La Quinta Heeren, una construcción del siglo XIX, en Barrios Altos, Lima, Perú, es la reliquia de una ciudad que ya no existe. En el centro de Lima y Barrios Altos vivieron las familias más adineradas del país hasta las primeras décadas del siglo pasado. Había casas de estilo neoclásico, con balcones de madera finamente tallados y portones con escudos. Las mujeres se paseaban con largos vestidos y sombrillas, y los hombres con trajes oscuros, bastones y sombreros. Ahora, en este mismo instante, por estos jirones se ve a una mujer que vende huevo de codorniz, un mototaxi avanza en medio de los autos, hombres y mujeres caminan de prisa y quizá con miedo porque alguien les puede robar.

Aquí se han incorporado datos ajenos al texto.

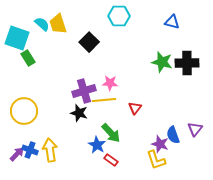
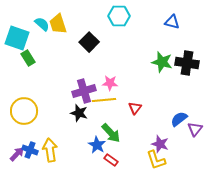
black cross: rotated 10 degrees clockwise
blue semicircle: moved 6 px right, 16 px up; rotated 72 degrees clockwise
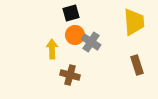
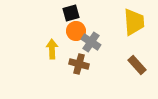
orange circle: moved 1 px right, 4 px up
brown rectangle: rotated 24 degrees counterclockwise
brown cross: moved 9 px right, 11 px up
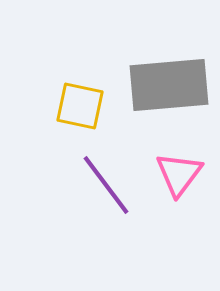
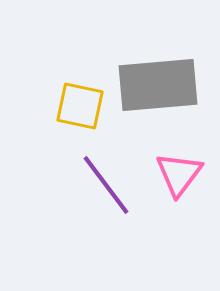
gray rectangle: moved 11 px left
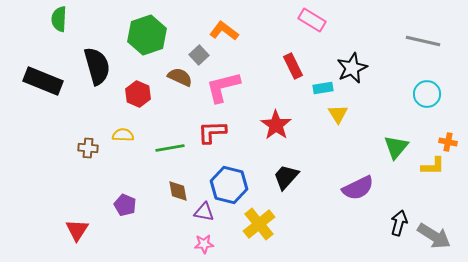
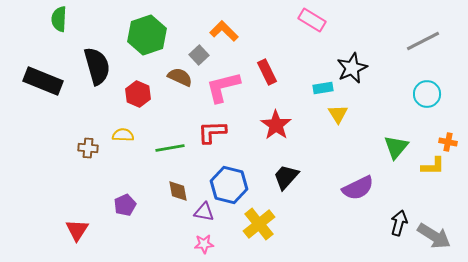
orange L-shape: rotated 8 degrees clockwise
gray line: rotated 40 degrees counterclockwise
red rectangle: moved 26 px left, 6 px down
purple pentagon: rotated 25 degrees clockwise
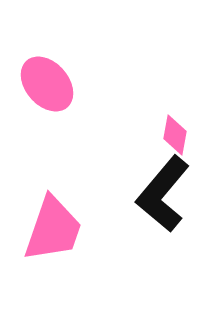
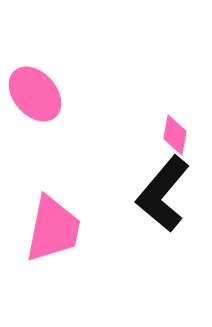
pink ellipse: moved 12 px left, 10 px down
pink trapezoid: rotated 8 degrees counterclockwise
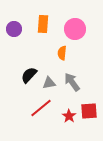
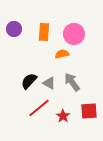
orange rectangle: moved 1 px right, 8 px down
pink circle: moved 1 px left, 5 px down
orange semicircle: moved 1 px down; rotated 72 degrees clockwise
black semicircle: moved 6 px down
gray triangle: rotated 40 degrees clockwise
red line: moved 2 px left
red star: moved 6 px left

El piso es de madera y cruje, las paredes blancas lucen cascarones, huellas de esos tapices que solían revestir los muros en el pasado. El techo es alto, y desde él cuelgan los restos de una lámpara. Al costado hay un baño de azulejos rajados, un pequeño lavatorio, excusado y bidet. Este espacio quizá represente apenas el uno por ciento de este conjunto habitacional construido en la década de 1880 por Oscar Heeren, comerciante y aventurero alemán, quien tras viajar por Europa y Asia llegó al Perú para, entre otras cosas, dejar como legado esta edificación de estilo astro-húngaro que al inicio ocupó cuatro hectáreas.

—Esto es para restaurarlo y no tocarlo más —dice Cristina Chouciño, aficionada a la arquitectura, con emoción en los ojos–. Es maravilloso, algún día tienen que empezar a cuidarlo.
—En otro país estaría protegido y abierto para que los turistas lo vean –responde Pierre Gonnord, fotógrafo que ha estado en castillos de Portugal, España, Italia y otros países de Europa.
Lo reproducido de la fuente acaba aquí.